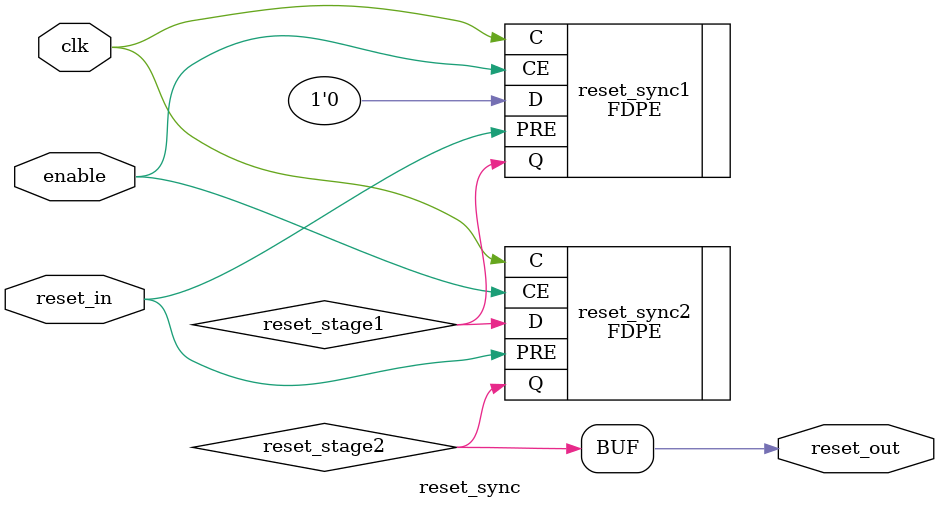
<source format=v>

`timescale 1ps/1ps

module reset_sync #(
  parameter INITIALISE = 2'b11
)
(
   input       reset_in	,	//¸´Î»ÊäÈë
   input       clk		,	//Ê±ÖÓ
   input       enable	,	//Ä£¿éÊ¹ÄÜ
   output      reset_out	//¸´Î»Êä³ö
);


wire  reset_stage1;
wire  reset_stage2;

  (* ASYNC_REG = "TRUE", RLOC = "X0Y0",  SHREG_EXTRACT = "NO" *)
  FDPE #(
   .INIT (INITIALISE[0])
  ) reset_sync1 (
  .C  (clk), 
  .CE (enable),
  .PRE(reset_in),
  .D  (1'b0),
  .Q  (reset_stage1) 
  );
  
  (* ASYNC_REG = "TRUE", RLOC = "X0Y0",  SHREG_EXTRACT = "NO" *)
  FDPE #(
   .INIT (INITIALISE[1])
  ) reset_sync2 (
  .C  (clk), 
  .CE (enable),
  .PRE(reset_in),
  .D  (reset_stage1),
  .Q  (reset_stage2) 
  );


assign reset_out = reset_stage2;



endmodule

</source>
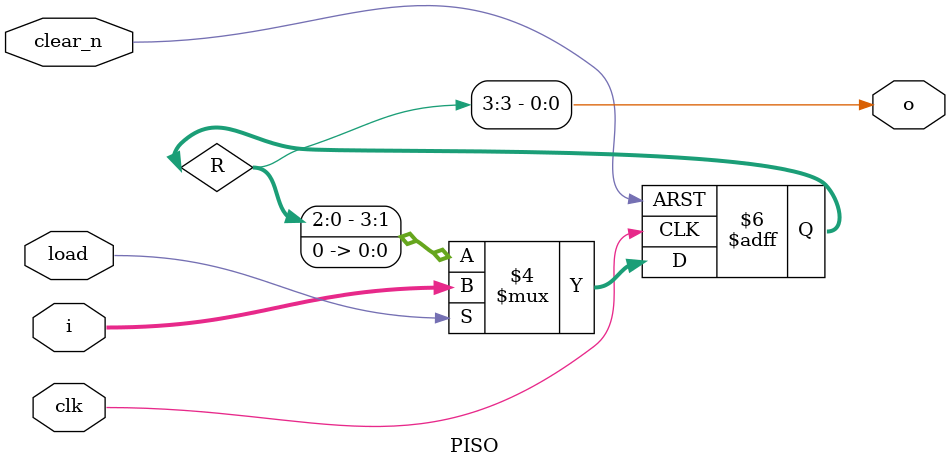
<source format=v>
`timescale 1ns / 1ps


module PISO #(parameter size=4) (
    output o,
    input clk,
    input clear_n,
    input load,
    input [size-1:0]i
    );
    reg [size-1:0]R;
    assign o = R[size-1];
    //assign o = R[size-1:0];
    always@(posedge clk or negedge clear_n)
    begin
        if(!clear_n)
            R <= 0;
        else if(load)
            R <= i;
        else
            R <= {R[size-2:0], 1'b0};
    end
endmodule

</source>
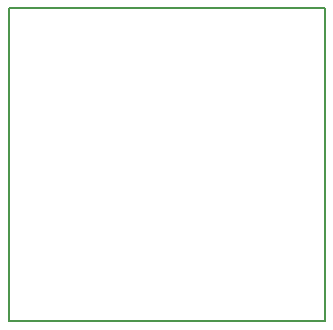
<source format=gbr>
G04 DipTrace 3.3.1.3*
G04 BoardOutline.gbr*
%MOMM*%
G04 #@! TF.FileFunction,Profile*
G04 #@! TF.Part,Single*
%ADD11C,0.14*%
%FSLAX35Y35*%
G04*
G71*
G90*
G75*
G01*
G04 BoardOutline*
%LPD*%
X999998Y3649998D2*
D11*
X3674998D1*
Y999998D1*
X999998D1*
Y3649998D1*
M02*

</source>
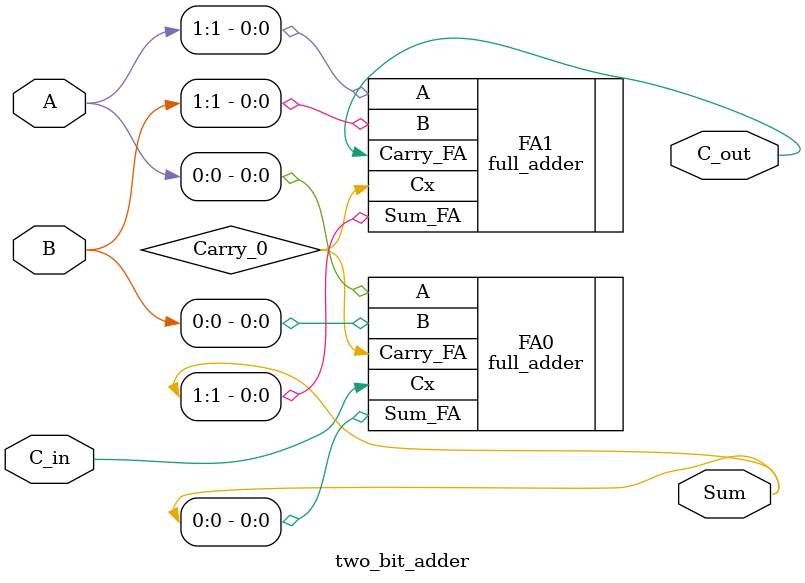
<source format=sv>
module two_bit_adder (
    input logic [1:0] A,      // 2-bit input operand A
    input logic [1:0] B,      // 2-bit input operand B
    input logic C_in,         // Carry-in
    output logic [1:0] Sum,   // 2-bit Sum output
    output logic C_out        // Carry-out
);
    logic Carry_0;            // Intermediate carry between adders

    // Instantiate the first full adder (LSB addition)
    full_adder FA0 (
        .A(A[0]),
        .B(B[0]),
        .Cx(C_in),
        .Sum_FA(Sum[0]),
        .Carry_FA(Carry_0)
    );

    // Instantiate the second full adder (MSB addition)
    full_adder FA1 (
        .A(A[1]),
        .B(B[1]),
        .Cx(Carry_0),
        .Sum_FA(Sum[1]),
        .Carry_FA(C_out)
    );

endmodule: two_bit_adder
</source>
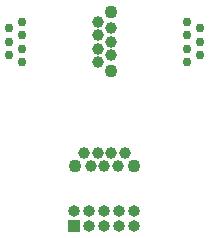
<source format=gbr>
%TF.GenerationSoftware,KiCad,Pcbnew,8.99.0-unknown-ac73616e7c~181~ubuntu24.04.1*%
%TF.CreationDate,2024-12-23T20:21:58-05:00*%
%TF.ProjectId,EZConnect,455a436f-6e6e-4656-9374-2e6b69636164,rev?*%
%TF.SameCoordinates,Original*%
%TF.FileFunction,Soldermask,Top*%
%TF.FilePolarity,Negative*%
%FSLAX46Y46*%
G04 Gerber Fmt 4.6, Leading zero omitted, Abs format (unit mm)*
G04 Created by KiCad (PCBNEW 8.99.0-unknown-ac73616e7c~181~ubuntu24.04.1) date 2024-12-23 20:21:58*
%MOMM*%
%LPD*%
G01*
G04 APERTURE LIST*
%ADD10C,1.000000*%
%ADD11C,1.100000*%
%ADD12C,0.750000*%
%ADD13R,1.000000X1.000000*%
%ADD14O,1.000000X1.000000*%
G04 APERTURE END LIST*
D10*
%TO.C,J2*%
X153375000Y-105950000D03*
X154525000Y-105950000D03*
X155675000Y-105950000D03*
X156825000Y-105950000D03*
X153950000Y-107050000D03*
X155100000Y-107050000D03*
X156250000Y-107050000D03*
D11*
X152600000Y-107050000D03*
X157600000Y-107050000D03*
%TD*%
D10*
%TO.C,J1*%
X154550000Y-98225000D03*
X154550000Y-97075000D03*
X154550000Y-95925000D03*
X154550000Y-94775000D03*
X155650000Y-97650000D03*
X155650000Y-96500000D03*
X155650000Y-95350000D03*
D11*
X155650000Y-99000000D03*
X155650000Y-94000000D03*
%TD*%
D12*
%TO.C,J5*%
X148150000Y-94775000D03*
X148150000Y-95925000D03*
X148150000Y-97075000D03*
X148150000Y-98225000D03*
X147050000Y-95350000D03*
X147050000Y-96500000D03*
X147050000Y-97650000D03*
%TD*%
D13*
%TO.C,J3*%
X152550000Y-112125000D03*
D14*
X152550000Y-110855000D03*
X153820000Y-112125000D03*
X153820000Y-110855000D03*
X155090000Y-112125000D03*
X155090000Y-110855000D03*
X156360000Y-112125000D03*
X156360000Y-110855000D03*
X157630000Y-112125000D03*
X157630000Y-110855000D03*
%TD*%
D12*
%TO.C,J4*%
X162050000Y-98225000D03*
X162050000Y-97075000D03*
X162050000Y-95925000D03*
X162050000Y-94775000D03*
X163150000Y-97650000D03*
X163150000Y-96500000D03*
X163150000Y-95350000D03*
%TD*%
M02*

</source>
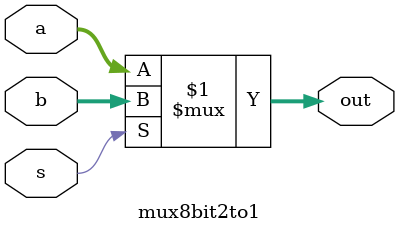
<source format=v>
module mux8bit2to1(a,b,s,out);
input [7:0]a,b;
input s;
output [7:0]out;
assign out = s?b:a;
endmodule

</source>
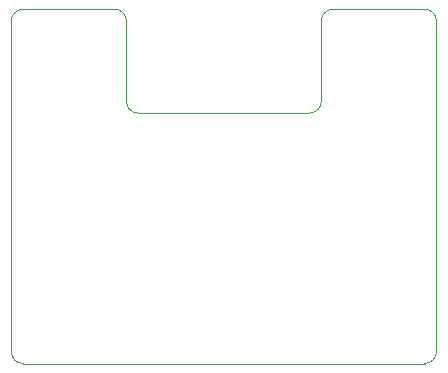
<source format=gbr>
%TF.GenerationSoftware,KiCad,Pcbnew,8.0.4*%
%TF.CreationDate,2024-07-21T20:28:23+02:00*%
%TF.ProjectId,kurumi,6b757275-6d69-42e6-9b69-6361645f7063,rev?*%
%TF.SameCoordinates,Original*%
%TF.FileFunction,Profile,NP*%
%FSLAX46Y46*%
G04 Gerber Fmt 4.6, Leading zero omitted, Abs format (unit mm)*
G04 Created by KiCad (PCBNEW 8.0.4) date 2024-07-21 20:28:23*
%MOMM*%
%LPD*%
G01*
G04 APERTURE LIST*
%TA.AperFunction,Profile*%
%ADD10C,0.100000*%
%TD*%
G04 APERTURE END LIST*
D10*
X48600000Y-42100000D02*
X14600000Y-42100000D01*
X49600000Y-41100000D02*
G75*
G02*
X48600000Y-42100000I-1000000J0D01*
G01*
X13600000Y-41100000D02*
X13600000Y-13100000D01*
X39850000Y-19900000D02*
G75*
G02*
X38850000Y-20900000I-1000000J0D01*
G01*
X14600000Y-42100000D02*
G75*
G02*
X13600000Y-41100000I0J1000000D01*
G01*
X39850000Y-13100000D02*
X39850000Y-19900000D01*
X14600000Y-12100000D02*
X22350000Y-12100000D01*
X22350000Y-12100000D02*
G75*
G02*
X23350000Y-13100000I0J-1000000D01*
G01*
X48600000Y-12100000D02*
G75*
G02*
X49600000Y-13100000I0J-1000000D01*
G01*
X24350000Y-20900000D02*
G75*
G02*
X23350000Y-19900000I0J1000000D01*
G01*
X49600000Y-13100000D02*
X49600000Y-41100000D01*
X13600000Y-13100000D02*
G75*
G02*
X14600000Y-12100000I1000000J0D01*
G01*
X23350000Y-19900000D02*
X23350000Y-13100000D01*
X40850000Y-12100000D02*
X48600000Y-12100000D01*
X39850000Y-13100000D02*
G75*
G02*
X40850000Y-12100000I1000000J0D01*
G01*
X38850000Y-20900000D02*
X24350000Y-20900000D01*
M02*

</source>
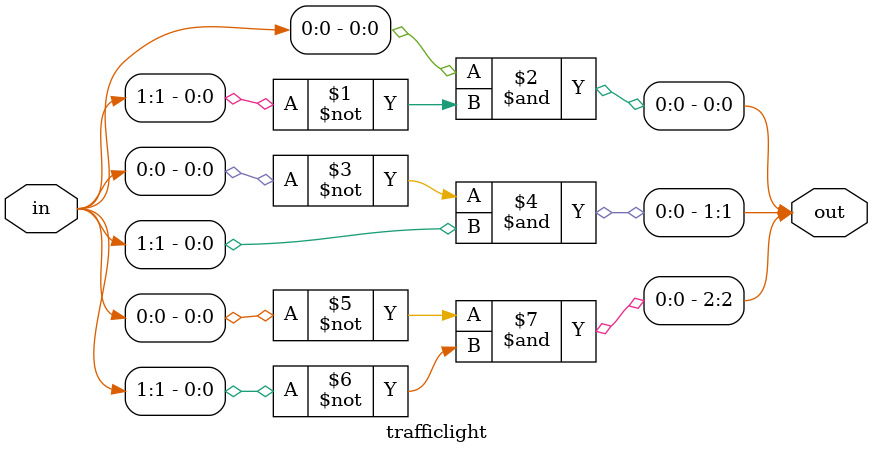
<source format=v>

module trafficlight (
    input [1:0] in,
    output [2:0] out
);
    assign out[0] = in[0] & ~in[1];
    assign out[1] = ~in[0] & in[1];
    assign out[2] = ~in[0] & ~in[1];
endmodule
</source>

━━━━━━━━━━━━━━━━━━━━

What the task asks:
If a line in the records above contains the word "addition", copy it.

Solution below:
    // Instantiate the first full adder (LSB addition)
    // Instantiate the second full adder (MSB addition)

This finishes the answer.